Westafrika: Gesundheitswesen schon ohne Pandemie überlastet

von Karim Okanla

Heutzutage

Schülerinnen in Cotonou im Mai 2020.

Schülerinnen in Cotonou im Mai 2020.

Anfang Oktober mahnte Benins Gesundheitsminister Benjamin Hounkpatin die Bevölkerung im Fernsehen eindringlich weiter zur Vorsicht wegen Covid-19. Der Appell war begründet. Viele Menschen sind die Schutzmaßnahmen leid.

„Manche glauben, das Virus sei verschwunden, weil die Zahl der Todesfälle niedrig ist“, sagte Hounkpatin. Das sei fatal. Einige pflichten ihm bei. Laut Philosophielehrer Jean-Benoît Akpovi nehmen zu viele die Infektionsgefahr nicht mehr ernst: „Ich beobachte eine eklatante Missachtung von Vorsichtsmaßnahmen. Die meisten Leute tragen keine Masken mehr. Einige waschen sich nicht mal mehr die Hände vorm Essen.“ Er präzisiert: „Ich spreche von Beamten.“

Auch der Jurastudent Hubert Gnonlonfoun von der Universität Abomey-Calavi beklagt verbreitete Ignoranz. „Gewohnheiten lassen sich schwer ablegen“, sagt er. „Ich sehe Leute Hände schütteln, als wäre das Virus besiegt.“ Ihn beunruhigen die steigenden Fallzahlen. Tatsächlich sitzen Leute in Bars, Pubs und Restaurants, wo Bier in Strömen fließt und Afro-Pop dröhnt, dicht zusammen. Sie reißen Witze, lachen laut und klopfen sich auf den Rücken. In ihrer Freizeit wollen die Menschen wohl Spaß, ohne über Gesundheitsrisiken nachzudenken.

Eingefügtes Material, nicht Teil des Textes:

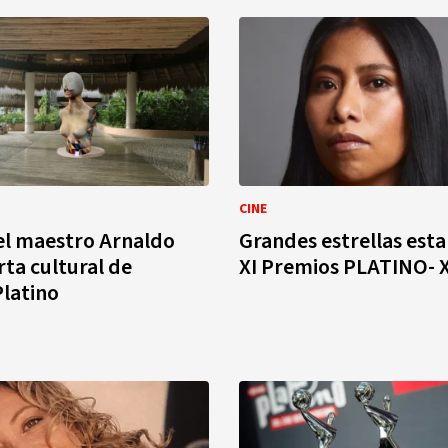
CINE
el maestro Arnaldo
Grandes estrellas esta
rta cultural de
XI Premios PLATINO-
latino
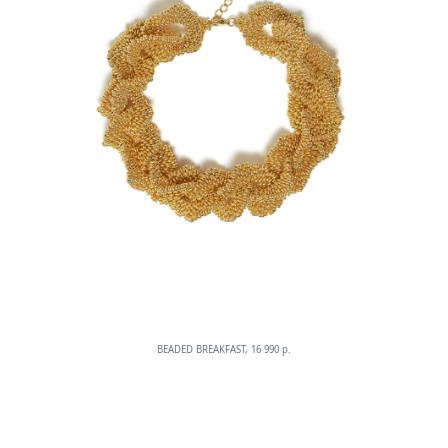
BEADED BREAKFAST, 16 990 p.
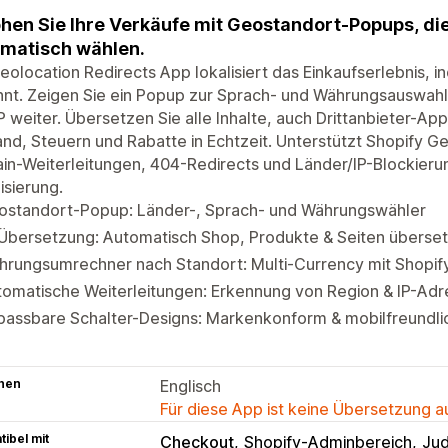
hen Sie Ihre Verkäufe mit Geostandort-Popups, d
matisch wählen.
eolocation Redirects App lokalisiert das Einkaufserlebnis,
nt. Zeigen Sie ein Popup zur Sprach- und Währungsauswahl 
 weiter. Übersetzen Sie alle Inhalte, auch Drittanbieter-Apps
nd, Steuern und Rabatte in Echtzeit. Unterstützt Shopify Ge
n-Weiterleitungen, 404-Redirects und Länder/IP-Blockierun
isierung.
ostandort-Popup: Länder-, Sprach- und Währungswähler
-Übersetzung: Automatisch Shop, Produkte & Seiten überse
hrungsumrechner nach Standort: Multi-Currency mit Shopi
omatische Weiterleitungen: Erkennung von Region & IP-Adr
passbare Schalter-Designs: Markenkonform & mobilfreundli
hen
Englisch
Für diese App ist keine Übersetzung 
ibel mit
Checkout
Shopify-Adminbereich
Ju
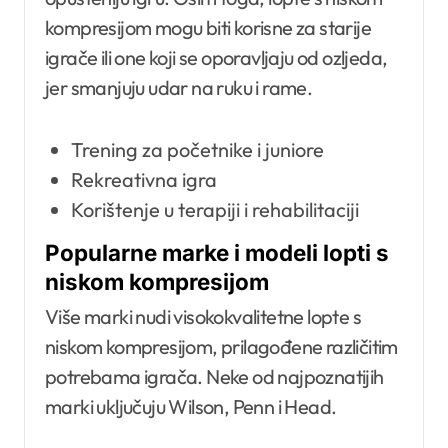
kompresijom mogu biti korisne za starije
igrače ili one koji se oporavljaju od ozljeda,
jer smanjuju udar na ruku i rame.
Trening za početnike i juniore
Rekreativna igra
Korištenje u terapiji i rehabilitaciji
Popularne marke i modeli lopti s
niskom kompresijom
Više marki nudi visokokvalitetne lopte s
niskom kompresijom, prilagođene različitim
potrebama igrača. Neke od najpoznatijih
marki uključuju Wilson, Penn i Head.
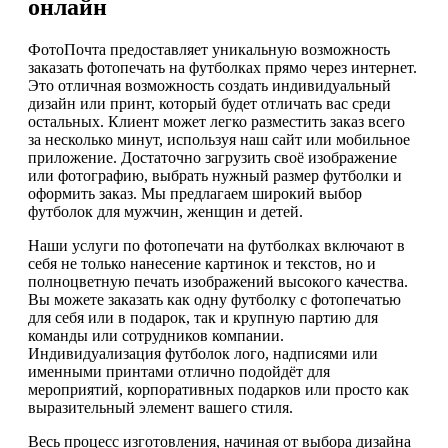
онлайн
ФотоПочта предоставляет уникальную возможность
заказать фотопечать на футболках прямо через интернет.
Это отличная возможность создать индивидуальный
дизайн или принт, который будет отличать вас среди
остальных. Клиент может легко разместить заказ всего
за несколько минут, используя наш сайт или мобильное
приложение. Достаточно загрузить своё изображение
или фотографию, выбрать нужный размер футболки и
оформить заказ. Мы предлагаем широкий выбор
футболок для мужчин, женщин и детей.
Наши услуги по фотопечати на футболках включают в
себя не только нанесение картинок и текстов, но и
полноцветную печать изображений высокого качества.
Вы можете заказать как одну футболку с фотопечатью
для себя или в подарок, так и крупную партию для
команды или сотрудников компании.
Индивидуализация футболок лого, надписями или
именными принтами отлично подойдёт для
мероприятий, корпоративных подарков или просто как
выразительный элемент вашего стиля.
Весь процесс изготовления, начиная от выбора дизайна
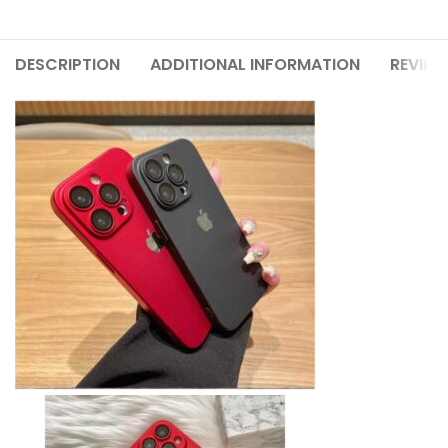
DESCRIPTION
ADDITIONAL INFORMATION
REVIEW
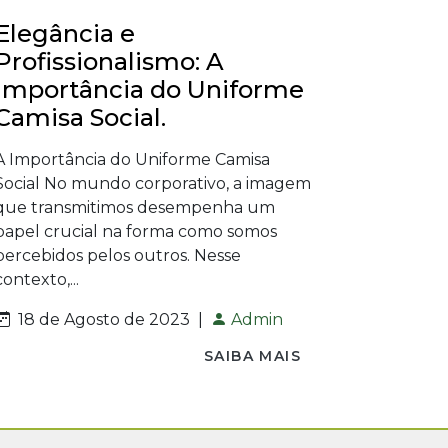
Elegância e
Profissionalismo: A
Importância do Uniforme
Camisa Social.
A Importância do Uniforme Camisa
Social No mundo corporativo, a imagem
que transmitimos desempenha um
papel crucial na forma como somos
percebidos pelos outros. Nesse
contexto,...
18 de Agosto de 2023
|
Admin
SAIBA MAIS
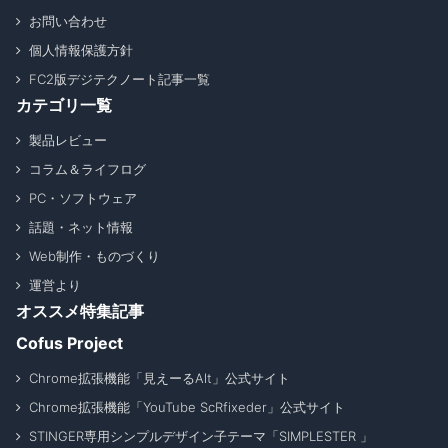
お問い合わせ
個人情報保護方針
FC2版デジテクノート記事一覧
カテゴリ一覧
製品レビュー
コラム＆ライフログ
PC・ソフトウェア
話題・ネット情報
Web制作・ものづくり
運営より
オススメ特集記事
Cofus Project
Chrome拡張機能「見えーるAlt」公式サイト
Chrome拡張機能「YouTube ScRfixeder」公式サイト
STINGER専用シンプルデザイン子テーマ「SIMPLESTER 」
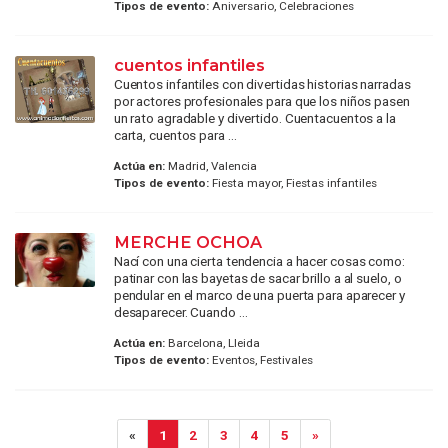
Tipos de evento:
Aniversario, Celebraciones
cuentos infantiles
Cuentos infantiles con divertidas historias narradas
por actores profesionales para que los niños pasen
un rato agradable y divertido. Cuentacuentos a la
carta, cuentos para ...
Actúa en:
Madrid, Valencia
Tipos de evento:
Fiesta mayor, Fiestas infantiles
MERCHE OCHOA
Nací con una cierta tendencia a hacer cosas como:
patinar con las bayetas de sacar brillo a al suelo, o
pendular en el marco de una puerta para aparecer y
desaparecer. Cuando ...
Actúa en:
Barcelona, Lleida
Tipos de evento:
Eventos, Festivales
«
1
2
3
4
5
»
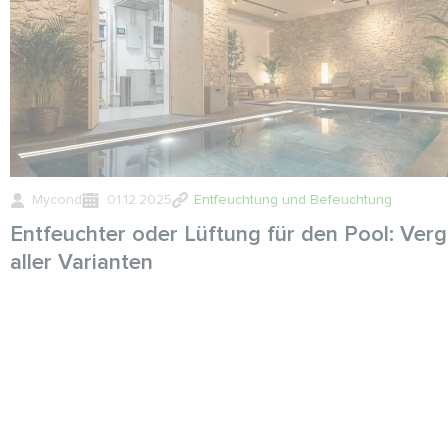
Mycond
01.12.2025
Entfeuchtung und Befeuchtung
Entfeuchter oder Lüftung für den Pool: Verg
aller Varianten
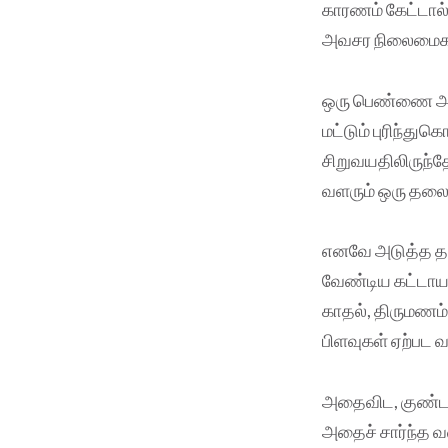
காரணம் கேட்டால
அவசர நிலைமைகளி
ஒரு பெண்ணை அவள்
மட்டும் புரிந்த
சிறுவயதிலிருந்த
வளரும் ஒரு தலை
எனவே அடுத்த தல
வேண்டிய கட்டாயத்
காதல், திருமணம் 
பிளவுகள் ஏற்பட வா
அதைவிட, குண்டாக
அதைச் சார்ந்த வண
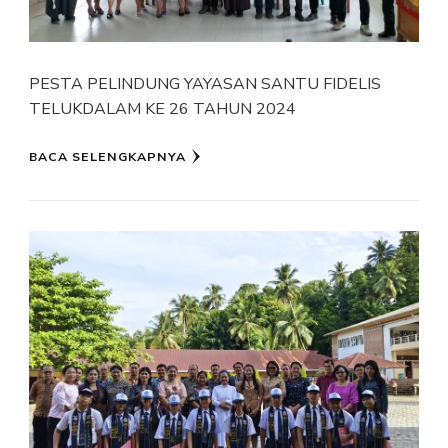
PESTA PELINDUNG YAYASAN SANTU FIDELIS
TELUKDALAM KE 26 TAHUN 2024
BACA SELENGKAPNYA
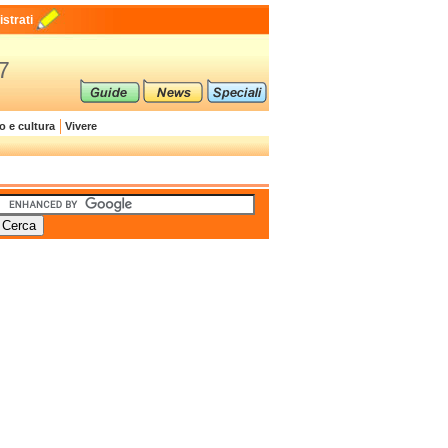
strati
g7
o e cultura
Vivere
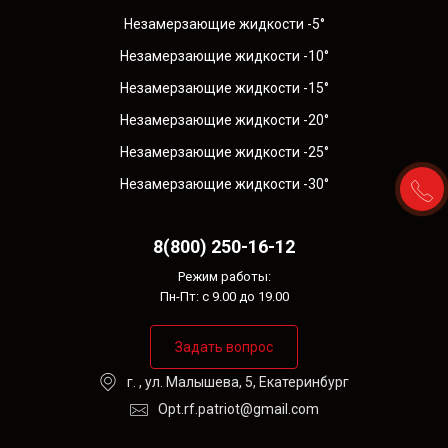
Незамерзающие жидкости -5°
Незамерзающие жидкости -10°
Незамерзающие жидкости -15°
Незамерзающие жидкости -20°
Незамерзающие жидкости -25°
Незамерзающие жидкости -30°
8(800) 250-16-12
Режим работы:
Пн-Пт: с 9.00 до 19.00
Задать вопрос
г. , ул. Малышева, 5, Екатеринбург
Opt.rf.patriot@gmail.com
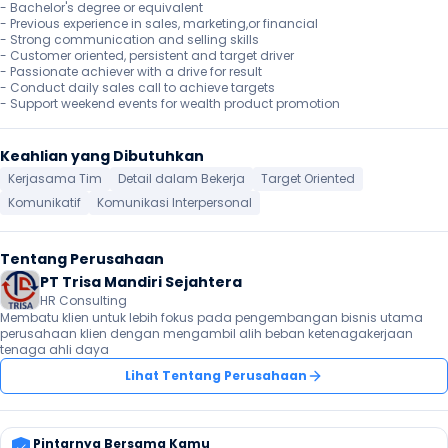
- Bachelor's degree or equivalent

- Previous experience in sales, marketing,or financial 

- Strong communication and selling skills

- Customer oriented, persistent and target driver

- Passionate achiever with a drive for result 

- Conduct daily sales call to achieve targets

- Support weekend events for wealth product promotion 
Keahlian yang Dibutuhkan
Kerjasama Tim
Detail dalam Bekerja
Target Oriented
Komunikatif
Komunikasi Interpersonal
Tentang Perusahaan
PT Trisa Mandiri Sejahtera
HR Consulting
Membatu klien untuk lebih fokus pada pengembangan bisnis utama 
perusahaan klien dengan mengambil alih beban ketenagakerjaan 
tenaga ahli daya
Lihat Tentang Perusahaan
Pintarnya Bersama Kamu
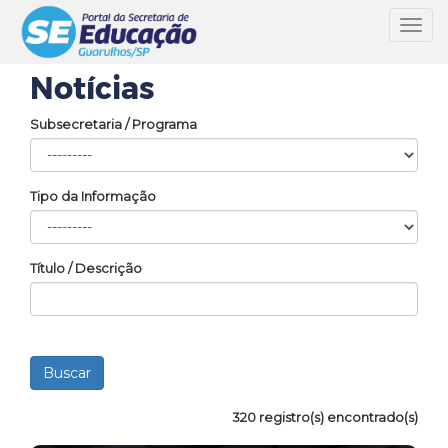
Toggl
navig
Notícias
Subsecretaria / Programa
Tipo da Informação
Título / Descrição
320 registro(s) encontrado(s)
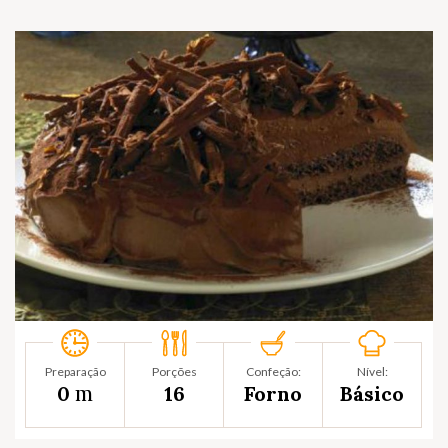
Preparação
Porções
Confeção:
Nível:
m
0
16
Forno
Básico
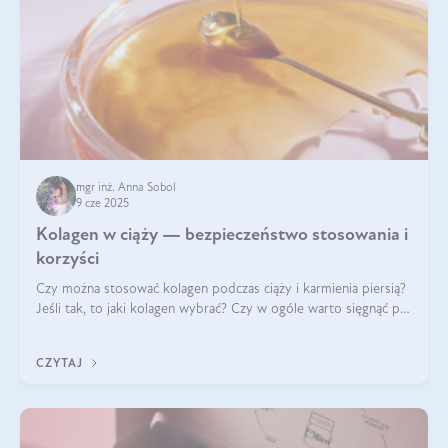
mgr inż. Anna Sobol
9 cze 2025
Kolagen w ciąży — bezpieczeństwo stosowania i
korzyści
Czy można stosować kolagen podczas ciąży i karmienia piersią?
Jeśli tak, to jaki kolagen wybrać? Czy w ogóle warto sięgnąć po
ten rodzaj suplementacji?
CZYTAJ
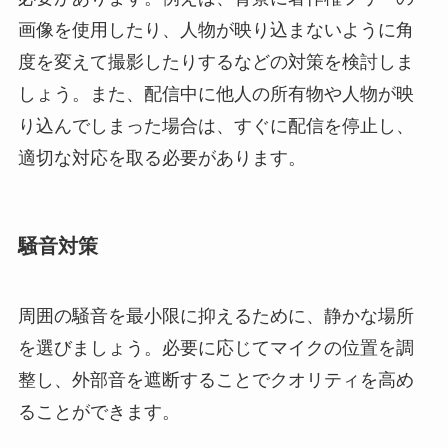
画像を使用したり、人物が映り込まないように角
度を変えて撮影したりするなどの対策を検討しま
しょう。また、配信中に他人の所有物や人物が映
り込んでしまった場合は、すぐに配信を停止し、
適切な対応を取る必要があります。
騒音対策
周囲の騒音を最小限に抑えるために、静かな場所
を選びましょう。必要に応じてマイクの位置を調
整し、外部音を遮断することでクオリティを高め
ることができます。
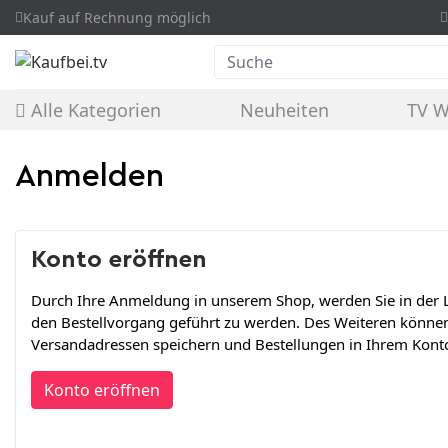
Kauf auf Rechnung möglich
Suche
Alle Kategorien
Neuheiten
TV 
Anmelden
Konto eröffnen
Durch Ihre Anmeldung in unserem Shop, werden Sie in der L
den Bestellvorgang geführt zu werden. Des Weiteren könne
Versandadressen speichern und Bestellungen in Ihrem Konto
Konto eröffnen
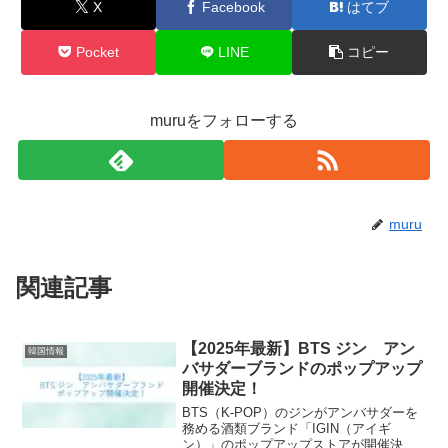
X
Facebook
はてブ
Pocket
LINE
コピー
muruをフォローする
muru
関連記事
【2025年最新】BTS ジン アン
韓国情報
バサダーブランドのポップアップ
開催決定！
BTS（K-POP）のジンがアンバサダーを
務める酒類ブランド「IGIN（アイギ
ン）」のポップアップストアが開催決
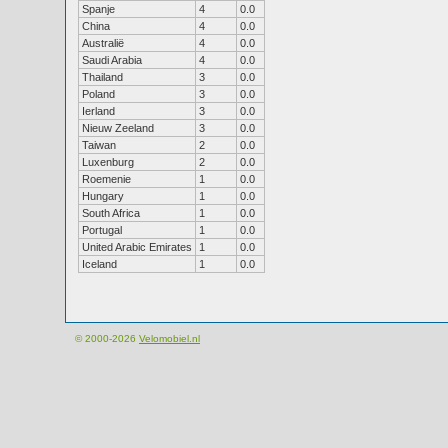
Spanje
4
0.0
China
4
0.0
Australië
4
0.0
Saudi Arabia
4
0.0
Thailand
3
0.0
Poland
3
0.0
Ierland
3
0.0
Nieuw Zeeland
3
0.0
Taiwan
2
0.0
Luxenburg
2
0.0
Roemenie
1
0.0
Hungary
1
0.0
South Africa
1
0.0
Portugal
1
0.0
United Arabic Emirates
1
0.0
Iceland
1
0.0
© 2000-2026
Velomobiel.nl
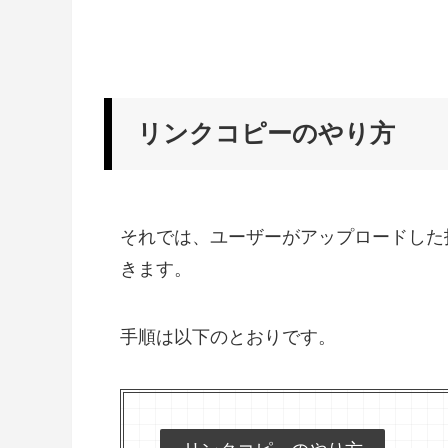
リンクコピーのやり方
それでは、ユーザーがアップロードした
きます。
手順は以下のとおりです。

An Arbeitsplätzen und in Schulen werden Auflagen dagegen meist eingehalten, Abstandsregeln befolgt und Gesichtsmasken getragen. Benins öffentlicher Sender  ORTB strahlt regelmäßig nützliche Spots aus, die vor Achtlosigkeit und unverantwortlichem Verhalten warnen. 

Im März registrierte Benin die erste offizielle Covid-19-Infektion. Die Politik reagierte schnell mit einem ersten, partiellen Lockdown in den Ballungsräumen für einige Tage. Einige Straßenverkehrsverbindungen wurden eingeschränkt, die Landesgrenzen – und auch der internationale Flugverkehr – teilweise geschlossen. Schulen und Universitäten setzten den Lehrbetrieb aus, öffneten aber später mit neuen Sicherheitsregeln wieder.

Bis zum 22. November registrierte Benin über 2900 Covid-19 Fälle und 43 mit der Krankheit in Verbindung stehende Todesfälle. In einem Land mit über 12 Millionen Einwohnern finden viele, die Zahlen rechtfertigten keine harten Einschnitte. „Warum Panik machen?“, fragt ein junger Mann. „Wir müssen weiterleben.“ Das unsichtbare Virus dürfe das Land nicht im Griff haben.   

Tatsächlich passen die Präventionsmaßnahmen kaum zu Benins Kultur. Menschen sind gewohnt, sich bei jedem Treffen die Hände zu halten und viel zu umarmen. Das Gesundheitswesen ist aber schwach und selbst in guten Zeiten überlastet. Zum Glück verläuft die Pandemie hier vergleichswese mild. Ein Vorteil ist sicherlich, dass die Bevölkerung im Schnitt sehr jung ist – die Hälfte ist jünger als 19 Jahre alt. Doch wo es nur wenig Ärzte gibt, bleibt Heilung oft illusorisch. Deshalb ist Vorbeugen wichtig – und die Warnung des Gesundheitsministers bleibt sinnvoll.


Karim Okanla ist Mediendozent und freiberuflicher Autor in Benin.